The following data represent the number of calories per serving and the number of grams of sugar per serving for a random sample of high-protein and moderate-protein energy bars.
$$\begin{array}{cc|cc}
\text { Calories, } \boldsymbol{x} & \text { Sugar, } \boldsymbol{y} & \text { Calories, } \boldsymbol{x} & \text { Sugar, } \boldsymbol{y} \\
\hline 180 & 10 & 270 & 20 \\
\hline 200 & 18 & 320 & 2 \\
\hline 210 & 14 & 110 & 10 \\
\hline 220 & 20 & 180 & 12 \\
\hline 220 & 0 & 200 & 22 \\
\hline 230 & 28 & 220 & 24 \\
\hline 240 & 2 & 230 & 24 \\
\hline \text { Source: Consumer Reports } & &
\end{array}$$
(a) Draw a scatter diagram of the data, treating calorics as the explanatory variable. What type of relation, if any, appears to exist between calories and sugar?
(b) Determine the least-squares regression equation from the sample data.
(c) Compute the standard error of the estimate.
(d) Determine whether the residuals are normally distributed.
(e) Determine $s_{b}$
(f) If the residuals are normally distributed, test whether a linear relation exists between calories and sugar content at the $\alpha=0.01$ level of significance.

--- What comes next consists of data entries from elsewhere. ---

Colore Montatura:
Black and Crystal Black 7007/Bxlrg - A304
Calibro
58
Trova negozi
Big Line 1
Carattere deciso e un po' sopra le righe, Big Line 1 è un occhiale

(g) If the residuals are normally distributed, construct a $95 \%$ confidence interval about the slope of the true least-squares regression line.
(h) For a randomly selected energy bar, would you recommend using the least-squares regression line obtained in part (b) to predict the sugar content of the energy bar? Why? What would be a good estimate for the sugar content of the encrgy bar?